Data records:
----
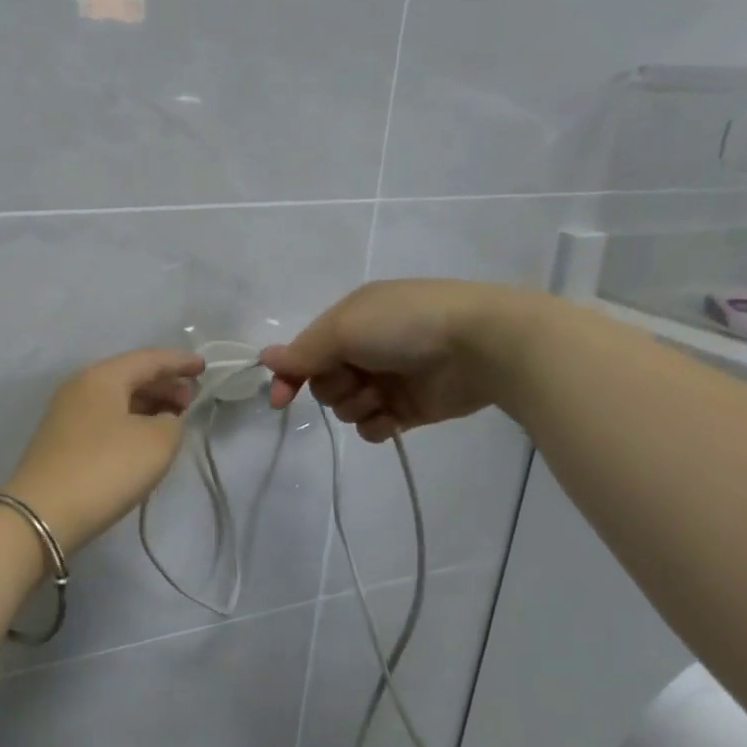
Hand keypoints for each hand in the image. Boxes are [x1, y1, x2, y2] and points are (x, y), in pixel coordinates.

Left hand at [3, 349, 204, 550]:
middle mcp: (79, 387)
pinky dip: (129, 421)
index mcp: (101, 377)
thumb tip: (162, 420)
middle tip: (191, 401)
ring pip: (116, 399)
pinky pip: (104, 419)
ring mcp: (66, 415)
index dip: (179, 362)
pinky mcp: (61, 441)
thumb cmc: (105, 469)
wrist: (43, 514)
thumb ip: (172, 422)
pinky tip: (143, 438)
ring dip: (147, 404)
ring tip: (173, 420)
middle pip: (129, 376)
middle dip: (164, 384)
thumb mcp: (157, 442)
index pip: (148, 359)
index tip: (204, 368)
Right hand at [262, 280, 542, 441]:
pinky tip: (391, 419)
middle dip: (334, 387)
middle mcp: (366, 348)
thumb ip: (303, 351)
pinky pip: (374, 426)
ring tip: (382, 397)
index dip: (290, 376)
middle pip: (324, 383)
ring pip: (347, 407)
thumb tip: (265, 359)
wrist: (481, 345)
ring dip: (357, 405)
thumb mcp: (344, 328)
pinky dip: (377, 425)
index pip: (305, 352)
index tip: (280, 401)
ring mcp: (389, 379)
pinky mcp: (410, 407)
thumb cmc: (406, 326)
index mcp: (350, 320)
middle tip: (356, 379)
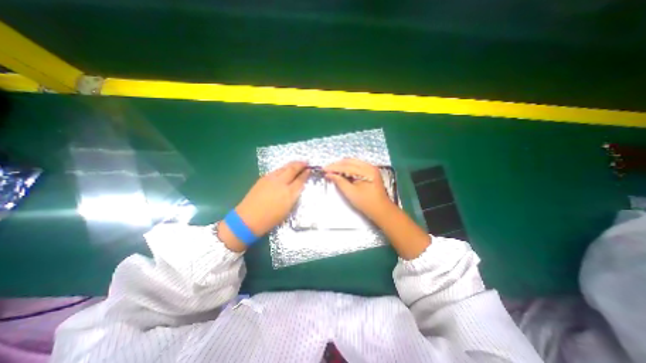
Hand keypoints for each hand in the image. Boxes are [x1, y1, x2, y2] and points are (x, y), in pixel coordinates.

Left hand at [235, 160, 310, 234]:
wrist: (248, 219)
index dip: (305, 174)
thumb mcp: (287, 210)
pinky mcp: (263, 178)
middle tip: (306, 162)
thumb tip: (298, 187)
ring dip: (292, 164)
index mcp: (289, 193)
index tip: (309, 170)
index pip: (300, 180)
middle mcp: (281, 183)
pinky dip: (283, 168)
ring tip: (297, 163)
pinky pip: (276, 170)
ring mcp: (271, 179)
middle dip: (300, 164)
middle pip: (292, 170)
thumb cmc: (270, 219)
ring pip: (284, 168)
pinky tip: (284, 169)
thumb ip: (294, 196)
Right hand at [323, 159, 392, 220]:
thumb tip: (329, 174)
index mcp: (366, 171)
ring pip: (353, 162)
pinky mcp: (371, 172)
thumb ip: (339, 181)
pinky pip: (357, 166)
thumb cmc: (366, 203)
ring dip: (342, 165)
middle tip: (327, 169)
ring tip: (332, 170)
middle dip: (337, 164)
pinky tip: (342, 172)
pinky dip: (348, 168)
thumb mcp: (351, 193)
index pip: (346, 166)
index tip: (324, 170)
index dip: (334, 167)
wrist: (382, 210)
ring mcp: (371, 168)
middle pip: (350, 161)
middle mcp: (369, 166)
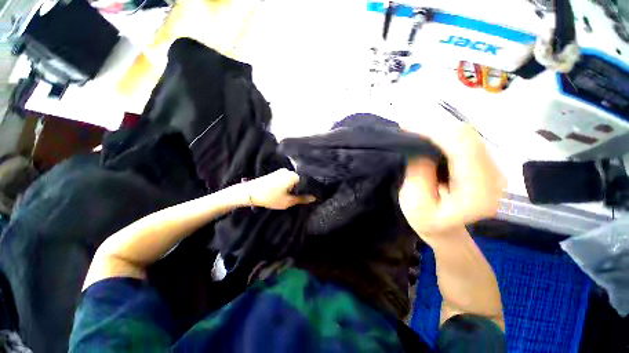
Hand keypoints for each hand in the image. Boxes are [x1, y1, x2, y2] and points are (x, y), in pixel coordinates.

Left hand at [244, 169, 315, 209]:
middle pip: (301, 181)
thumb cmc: (270, 197)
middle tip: (301, 198)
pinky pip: (287, 179)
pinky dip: (289, 186)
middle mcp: (289, 171)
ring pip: (294, 181)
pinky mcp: (276, 173)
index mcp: (294, 176)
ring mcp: (282, 171)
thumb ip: (302, 199)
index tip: (310, 198)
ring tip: (293, 196)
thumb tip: (313, 198)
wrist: (250, 192)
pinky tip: (286, 192)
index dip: (309, 191)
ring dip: (294, 188)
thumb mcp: (288, 201)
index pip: (307, 182)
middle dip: (301, 189)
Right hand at [398, 123, 504, 238]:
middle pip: (468, 137)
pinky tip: (428, 135)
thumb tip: (421, 145)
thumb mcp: (414, 203)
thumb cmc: (426, 221)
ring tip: (414, 129)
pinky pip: (466, 140)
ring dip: (439, 128)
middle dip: (435, 126)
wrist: (445, 230)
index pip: (463, 148)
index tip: (407, 126)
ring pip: (468, 134)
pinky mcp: (485, 164)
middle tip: (407, 125)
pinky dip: (444, 134)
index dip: (435, 132)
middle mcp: (495, 177)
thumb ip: (419, 173)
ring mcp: (493, 169)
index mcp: (478, 193)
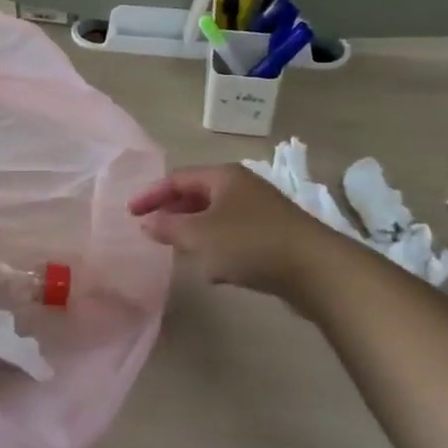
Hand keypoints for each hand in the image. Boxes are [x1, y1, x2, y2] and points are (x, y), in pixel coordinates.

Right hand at [129, 164, 329, 297]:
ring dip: (193, 232)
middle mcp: (241, 186)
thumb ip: (169, 228)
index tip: (130, 213)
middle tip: (150, 230)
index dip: (151, 194)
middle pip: (197, 195)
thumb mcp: (201, 236)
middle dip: (172, 212)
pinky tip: (212, 271)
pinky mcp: (273, 236)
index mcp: (223, 176)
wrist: (317, 270)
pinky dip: (216, 247)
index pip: (177, 178)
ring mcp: (260, 211)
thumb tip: (147, 222)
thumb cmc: (251, 244)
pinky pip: (233, 235)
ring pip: (215, 217)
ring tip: (176, 250)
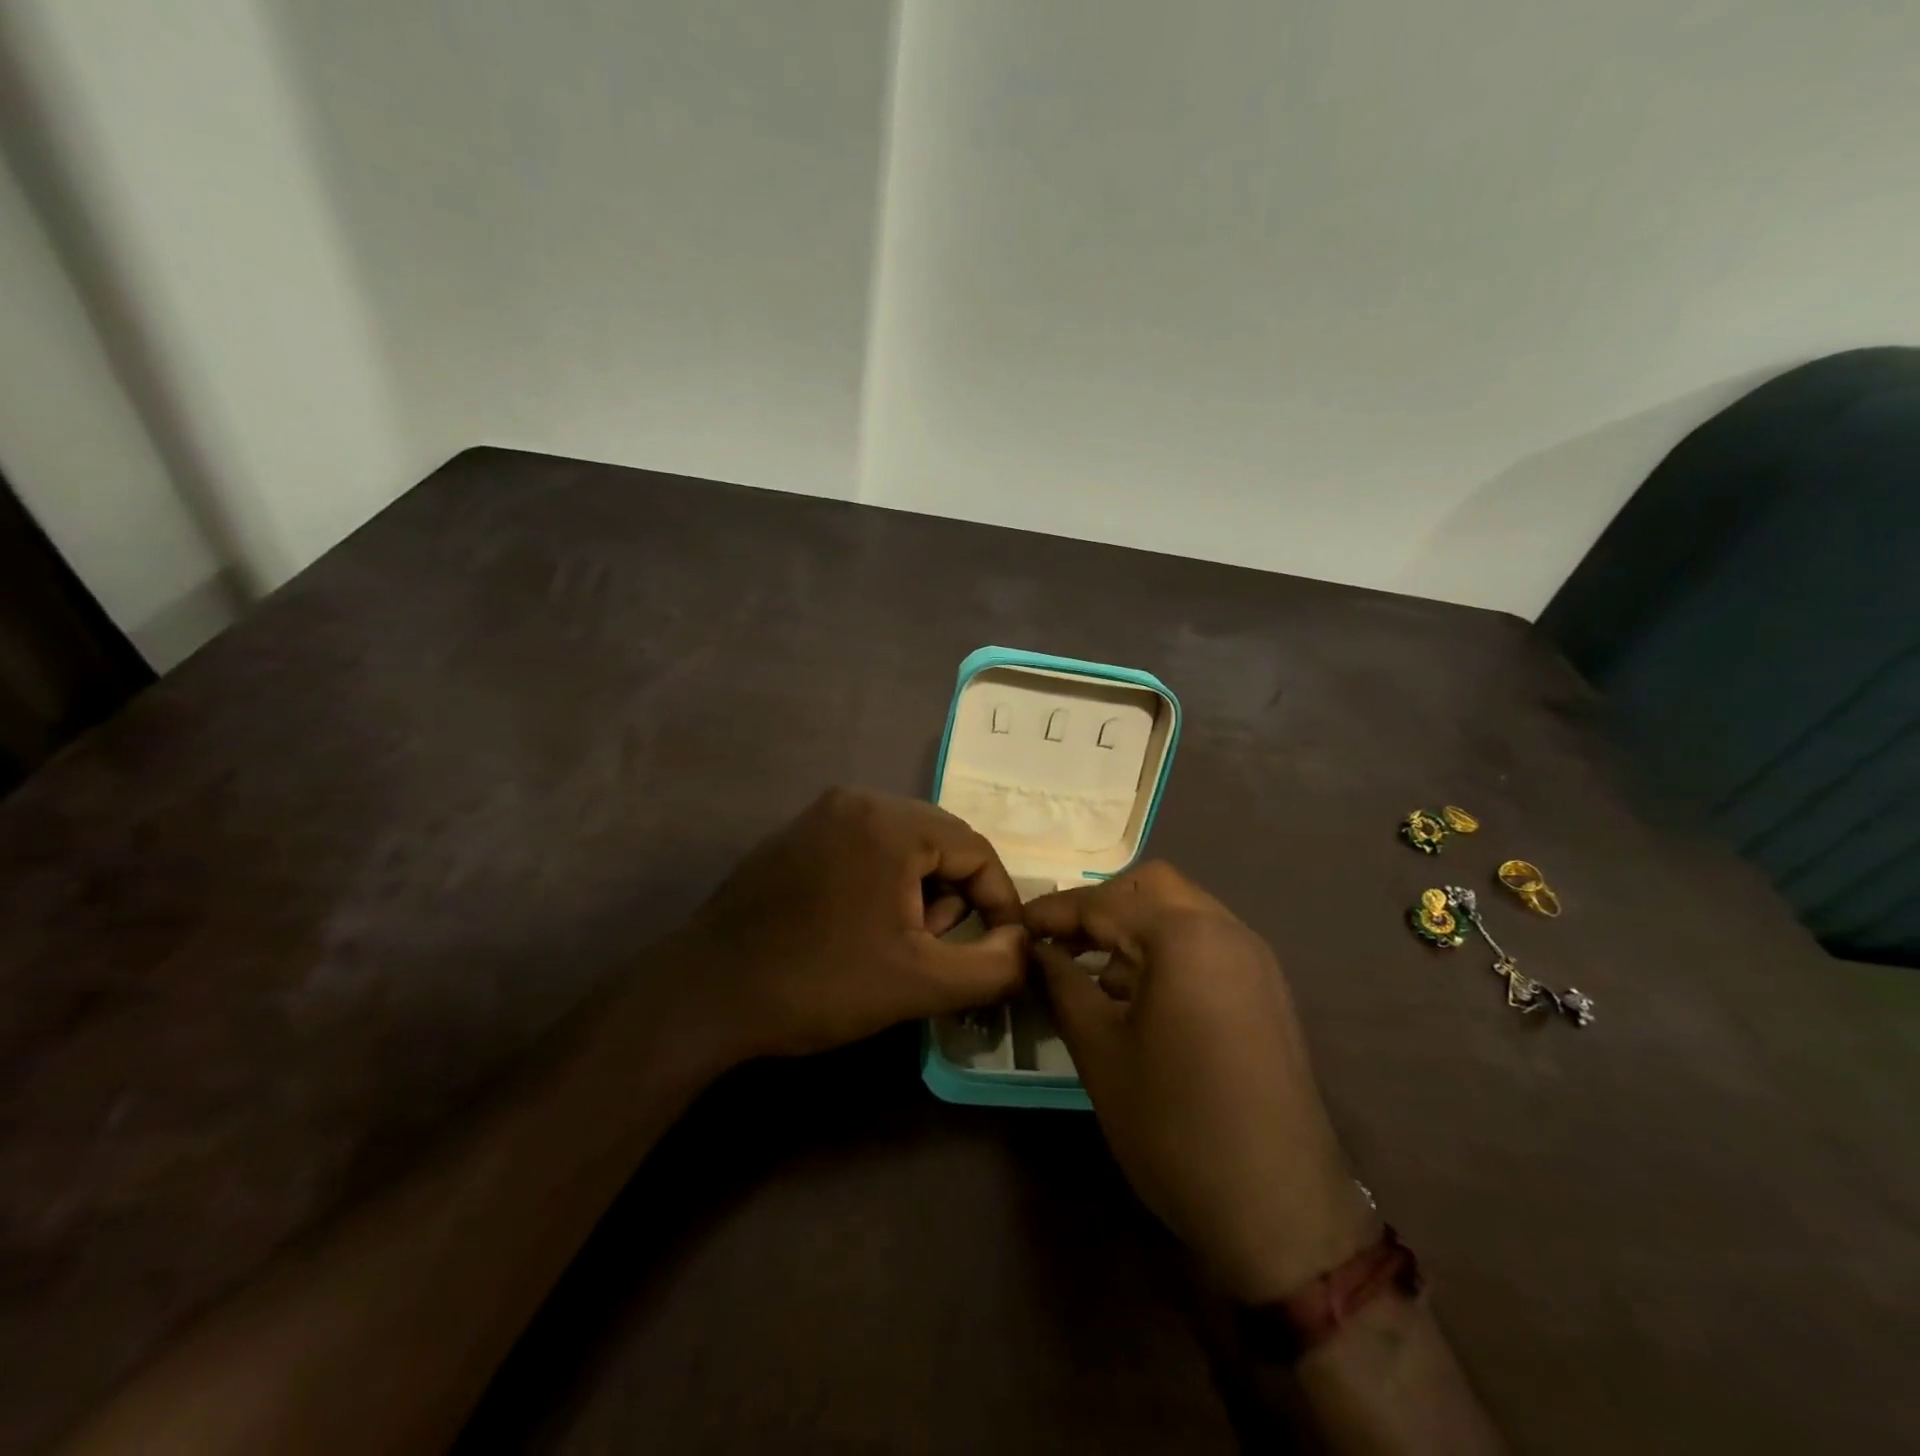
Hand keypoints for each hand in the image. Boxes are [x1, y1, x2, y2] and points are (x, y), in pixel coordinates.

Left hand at [668, 788, 1028, 1060]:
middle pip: (940, 841)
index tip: (1000, 949)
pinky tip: (858, 927)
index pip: (976, 848)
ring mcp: (820, 813)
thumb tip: (1025, 946)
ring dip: (918, 891)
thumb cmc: (820, 983)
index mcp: (890, 822)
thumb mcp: (920, 983)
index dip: (999, 901)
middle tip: (934, 948)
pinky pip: (864, 847)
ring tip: (896, 943)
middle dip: (953, 896)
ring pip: (902, 845)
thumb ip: (992, 967)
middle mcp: (857, 800)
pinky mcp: (795, 834)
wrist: (707, 993)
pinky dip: (881, 882)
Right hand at [1027, 862, 1376, 1301]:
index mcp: (1183, 935)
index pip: (1103, 902)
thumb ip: (1060, 983)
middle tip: (1061, 942)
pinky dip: (1167, 948)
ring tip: (1095, 972)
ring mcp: (1254, 958)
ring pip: (1183, 911)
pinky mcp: (1267, 989)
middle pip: (1152, 887)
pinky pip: (1207, 942)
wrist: (1279, 1209)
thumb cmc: (1173, 1124)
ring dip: (1135, 925)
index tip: (1017, 927)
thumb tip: (1032, 948)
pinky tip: (1142, 995)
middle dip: (1101, 905)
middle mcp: (1226, 929)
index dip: (1054, 912)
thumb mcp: (1099, 1050)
----
TO DO: Copy out the data above exactly, except the pictures.

FINISHED TASK:
Hand keypoints for each hand in the image. Boxes are [x1, y1, x2, y2] and points are (x, y), in pixel coordinates.

Left hand at [3, 349, 204, 550]:
middle mcp: (79, 387)
pinky dip: (129, 421)
index mcp: (101, 377)
thumb tip: (162, 420)
middle tip: (191, 401)
ring pip: (116, 399)
pinky pip: (104, 419)
ring mcp: (66, 415)
index dip: (179, 362)
pinky mcp: (61, 441)
thumb cmc: (105, 469)
wrist: (43, 514)
thumb ip: (172, 422)
pinky tip: (143, 438)
ring dip: (147, 404)
ring tip: (173, 420)
middle pip: (129, 376)
middle dip: (164, 384)
thumb mcp: (157, 442)
index pip: (148, 359)
index tip: (204, 368)
Right hand at [262, 280, 542, 441]:
pinky tip: (391, 419)
middle dip: (334, 387)
middle mcp: (366, 348)
thumb ip: (303, 351)
pinky pip: (374, 426)
ring tip: (382, 397)
index dip: (290, 376)
middle pip: (324, 383)
ring pip: (347, 407)
thumb tip: (265, 359)
wrist: (481, 345)
ring dip: (357, 405)
thumb mcp: (344, 328)
pinky dip: (377, 425)
index pip: (305, 352)
index tip: (280, 401)
ring mcp: (389, 379)
pinky mcp: (410, 407)
thumb cmc: (406, 326)
index mcp: (350, 320)
middle tip: (356, 379)
Hand keypoints for each hand in the image. Boxes are [x1, y1, x2, y2] and points are (x, y), in pixel coordinates.

Left hand at [235, 160, 310, 234]:
wrist: (248, 219)
index dip: (305, 174)
thumb mcp: (287, 210)
pinky mcp: (263, 178)
middle tip: (306, 162)
thumb tip: (298, 187)
ring dip: (292, 164)
index mcp: (289, 193)
index tip: (309, 170)
index pip: (300, 180)
middle mcp: (281, 183)
pinky dip: (283, 168)
ring tip: (297, 163)
pinky pip: (276, 170)
ring mcp: (271, 179)
middle dip: (300, 164)
middle pip: (292, 170)
thumb cmc: (270, 219)
ring pip: (284, 168)
pinky tip: (284, 169)
thumb ip: (294, 196)
Right hand at [323, 159, 392, 220]:
thumb tip: (329, 174)
index mcp: (366, 171)
ring pip: (353, 162)
pinky mcp: (371, 172)
thumb ip: (339, 181)
pinky pip: (357, 166)
thumb cmc: (366, 203)
ring dip: (342, 165)
middle tip: (327, 169)
ring tip: (332, 170)
middle dip: (337, 164)
pinky tip: (342, 172)
pinky dip: (348, 168)
thumb mcp: (351, 193)
index pip: (346, 166)
index tip: (324, 170)
index dip: (334, 167)
wrist: (382, 210)
ring mcp: (371, 168)
middle pip: (350, 161)
middle mcp: (369, 166)
Hand keypoints for each hand in the image. Boxes are [x1, y1, x2, y2] and points are (x, y), in pixel coordinates.

Left hand at [244, 169, 315, 209]:
middle pip: (301, 181)
thumb cmc: (270, 197)
middle tip: (301, 198)
pinky pip: (287, 179)
pinky dip: (289, 186)
middle mcp: (289, 171)
ring pip: (294, 181)
pinky mcp: (276, 173)
index mcp: (294, 176)
ring mcp: (282, 171)
thumb ip: (302, 199)
index tip: (310, 198)
ring tip: (293, 196)
thumb tip: (313, 198)
wrist: (250, 192)
pinky tip: (286, 192)
index dip: (309, 191)
ring dip: (294, 188)
thumb mcp: (288, 201)
index pip: (307, 182)
middle dip: (301, 189)
Right hand at [398, 123, 504, 238]:
middle pip: (468, 137)
pinky tip: (428, 135)
thumb tip: (421, 145)
thumb mcp: (414, 203)
thumb cmc: (426, 221)
ring tip: (414, 129)
pinky pip: (466, 140)
ring dip: (439, 128)
middle dip: (435, 126)
wrist: (445, 230)
index pip: (463, 148)
index tip: (407, 126)
ring pip: (468, 134)
pinky mcp: (485, 164)
middle tip: (407, 125)
pinky dip: (444, 134)
index dip: (435, 132)
middle mcp: (495, 177)
thumb ip: (419, 173)
ring mcp: (493, 169)
index mcp: (478, 193)
Hand keypoints for each hand in the image. Boxes are [x1, y1, x2, y2] and points are (x, y), in pixel coordinates.

Right hand at [129, 164, 329, 297]:
ring dip: (193, 232)
middle mcp: (241, 186)
thumb ip: (169, 228)
index tip: (130, 213)
middle tip: (150, 230)
index dip: (151, 194)
middle pip: (197, 195)
thumb mcp: (201, 236)
middle dip: (172, 212)
pinky tip: (212, 271)
pinky mcp: (273, 236)
index mcp: (223, 176)
wrist: (317, 270)
pinky dip: (216, 247)
index pip: (177, 178)
ring mcp: (260, 211)
thumb tip: (147, 222)
thumb cmc: (251, 244)
pinky pip: (233, 235)
ring pip: (215, 217)
ring tip: (176, 250)
Hand keypoints for each hand in the image. Boxes are [x1, y1, x2, y2] and points are (x, y), in pixel coordinates.

Left hand at [668, 788, 1028, 1060]:
middle pip: (940, 841)
index tip: (1000, 949)
pinky tip: (858, 927)
index pip: (976, 848)
ring mcp: (820, 813)
thumb tip: (1025, 946)
ring dip: (918, 891)
thumb cmc: (820, 983)
index mcp: (890, 822)
thumb mcp: (920, 983)
index dip: (999, 901)
middle tip: (934, 948)
pinky pip: (864, 847)
ring tip: (896, 943)
middle dip: (953, 896)
ring pip: (902, 845)
thumb ip: (992, 967)
middle mcp: (857, 800)
pinky mcp: (795, 834)
wrist: (707, 993)
pinky dip: (881, 882)
Right hand at [1027, 862, 1376, 1301]:
index mcp: (1183, 935)
index pip: (1103, 902)
thumb ip: (1060, 983)
middle tip: (1061, 942)
pinky dip: (1167, 948)
ring tip: (1095, 972)
ring mcp: (1254, 958)
ring pip: (1183, 911)
pinky mcp: (1267, 989)
middle pip: (1152, 887)
pinky pip: (1207, 942)
wrist: (1279, 1209)
thumb cmc: (1173, 1124)
ring dip: (1135, 925)
index tip: (1017, 927)
thumb tip: (1032, 948)
pinky tip: (1142, 995)
middle dip: (1101, 905)
middle mcp: (1226, 929)
index dip: (1054, 912)
thumb mcp: (1099, 1050)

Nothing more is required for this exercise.